Теория факторов преступности была одной из ведущих в российской криминологической науке вплоть до конца 1920-х гг., но затем с 1930-х гг. криминологические исследования стали сворачиваться. Проблема преступности якобы не представляла ни научного, ни практического интереса из-за идеологической установки - в социалистическом обществе нет и не может быть социальных причин преступности.

Новым этапом в изучении проблем преступности становятся 1960-1980-е гг., когда криминологические исследования вновь оказываются востребованными, но на работы данной проблематики большое влияние оказывали идеологические доктрины и установки правящего политического режима. Именно в этот период выходит историческое исследование С.С. Остроумова «Преступность и ее причины в дореволюционной России», в

котором были проанализированы данные, собранные дореволюционными криминологами [8]. Автор рассматривал вопрос роста преступности с марксистских позиций. В первую очередь он отмечал классовую природу преступности, говоря о том, что социальные причины преступности кроются в сущности общества, поэтому неизбежен непрерывный рост преступности как в условиях крепостнической России, так и, в особенности, в условиях капиталистического общества.

Совсем иной подход в изучении истории преступности складывался в это время в западноевропейских странах, США и Канаде. В 1974 г. была создана Международная ассоциация по истории преступности и уголовному праву (International Association for the History of Crime and Criminal Justice), которая стала организатором различных международных конференций и тематических «круглых столов», а также издателем информационного бюллетеня (IAHCCJ Bulletin).
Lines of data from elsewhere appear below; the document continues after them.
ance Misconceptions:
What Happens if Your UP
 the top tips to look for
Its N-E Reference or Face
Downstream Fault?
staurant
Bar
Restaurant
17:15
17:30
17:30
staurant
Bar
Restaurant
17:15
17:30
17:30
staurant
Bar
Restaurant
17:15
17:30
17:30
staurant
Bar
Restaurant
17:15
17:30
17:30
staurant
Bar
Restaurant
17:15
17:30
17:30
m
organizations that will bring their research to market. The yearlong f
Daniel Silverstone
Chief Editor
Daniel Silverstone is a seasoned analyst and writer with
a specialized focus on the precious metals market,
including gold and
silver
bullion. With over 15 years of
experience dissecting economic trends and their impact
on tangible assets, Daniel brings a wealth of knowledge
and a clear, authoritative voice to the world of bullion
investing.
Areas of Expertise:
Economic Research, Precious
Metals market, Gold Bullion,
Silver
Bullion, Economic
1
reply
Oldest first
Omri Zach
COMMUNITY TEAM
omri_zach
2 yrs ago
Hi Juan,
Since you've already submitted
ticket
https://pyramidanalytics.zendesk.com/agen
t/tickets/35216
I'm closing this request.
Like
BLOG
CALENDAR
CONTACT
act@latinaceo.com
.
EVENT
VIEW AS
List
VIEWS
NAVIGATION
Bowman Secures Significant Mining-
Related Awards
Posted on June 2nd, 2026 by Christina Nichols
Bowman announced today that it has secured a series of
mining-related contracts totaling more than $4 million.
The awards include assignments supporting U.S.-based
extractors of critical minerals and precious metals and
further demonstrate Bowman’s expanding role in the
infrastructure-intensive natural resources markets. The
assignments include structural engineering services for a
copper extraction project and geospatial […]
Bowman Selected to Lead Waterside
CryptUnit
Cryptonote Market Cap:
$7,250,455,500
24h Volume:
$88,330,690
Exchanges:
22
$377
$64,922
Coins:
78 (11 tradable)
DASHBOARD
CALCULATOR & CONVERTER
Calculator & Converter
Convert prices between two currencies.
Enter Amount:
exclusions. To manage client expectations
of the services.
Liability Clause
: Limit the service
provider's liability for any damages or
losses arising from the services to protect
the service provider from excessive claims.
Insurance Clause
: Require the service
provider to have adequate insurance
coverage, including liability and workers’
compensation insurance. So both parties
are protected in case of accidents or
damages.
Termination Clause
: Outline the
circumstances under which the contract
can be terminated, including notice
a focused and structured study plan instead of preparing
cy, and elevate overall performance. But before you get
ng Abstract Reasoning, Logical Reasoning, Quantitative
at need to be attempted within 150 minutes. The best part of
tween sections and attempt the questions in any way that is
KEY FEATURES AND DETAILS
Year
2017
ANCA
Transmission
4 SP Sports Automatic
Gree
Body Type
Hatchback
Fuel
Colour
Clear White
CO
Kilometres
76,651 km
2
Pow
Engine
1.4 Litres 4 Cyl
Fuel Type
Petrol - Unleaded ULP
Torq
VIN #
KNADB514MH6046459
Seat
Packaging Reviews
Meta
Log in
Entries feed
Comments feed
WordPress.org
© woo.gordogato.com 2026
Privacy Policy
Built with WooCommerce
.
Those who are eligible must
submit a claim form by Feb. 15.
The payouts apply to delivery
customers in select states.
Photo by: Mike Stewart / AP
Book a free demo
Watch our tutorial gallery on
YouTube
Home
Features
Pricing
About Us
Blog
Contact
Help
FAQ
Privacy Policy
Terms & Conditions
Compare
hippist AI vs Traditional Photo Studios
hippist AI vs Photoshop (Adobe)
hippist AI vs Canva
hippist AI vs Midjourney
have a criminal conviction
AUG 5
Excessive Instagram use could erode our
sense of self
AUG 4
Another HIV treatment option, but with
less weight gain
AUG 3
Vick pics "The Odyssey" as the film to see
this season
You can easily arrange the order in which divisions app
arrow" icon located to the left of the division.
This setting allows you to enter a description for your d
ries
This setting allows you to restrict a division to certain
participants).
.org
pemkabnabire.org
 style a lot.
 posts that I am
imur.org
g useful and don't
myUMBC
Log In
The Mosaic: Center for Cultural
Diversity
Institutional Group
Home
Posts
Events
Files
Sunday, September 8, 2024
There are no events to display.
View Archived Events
За это время были опубликованы десятки статей и монографий, глубоко и всесторонне анализирующих динамику преступности начиная со средних веков в различных странах, в т. ч. и в Российской империи [9, 10].

В последнее десятилетие в отечественной исторической науке наметился повышенный интерес к преступности и другим разновидностям девиантного поведения, особенно в дореволюционный период. Под влиянием западной историографии появляются работы по социальной истории, в которых анализируются вопросы преступности. Примером может служить монография Б.Н. Миронова «Социальная история России периода империи (XVIII - начало XX вв.)». В ней автор охарактеризовал отдельные группы источников по данной теме, представил понятийный аппарат и методы исследования, показал динамику преступности в XIX - начале XX в., осветил факторы, влиявшие на ее развитие. Исследователь рассматривал преступность как фактор модернизации российского общества, подчеркивая, что разложение общинных отношений не могло не привести к росту отклоняющегося поведения вообще и криминального в частности. А рост капиталистических отношений в России в пореформенный период привел к тому, что империя оказалась на самом первом месте в Европе по числу преступлений [11].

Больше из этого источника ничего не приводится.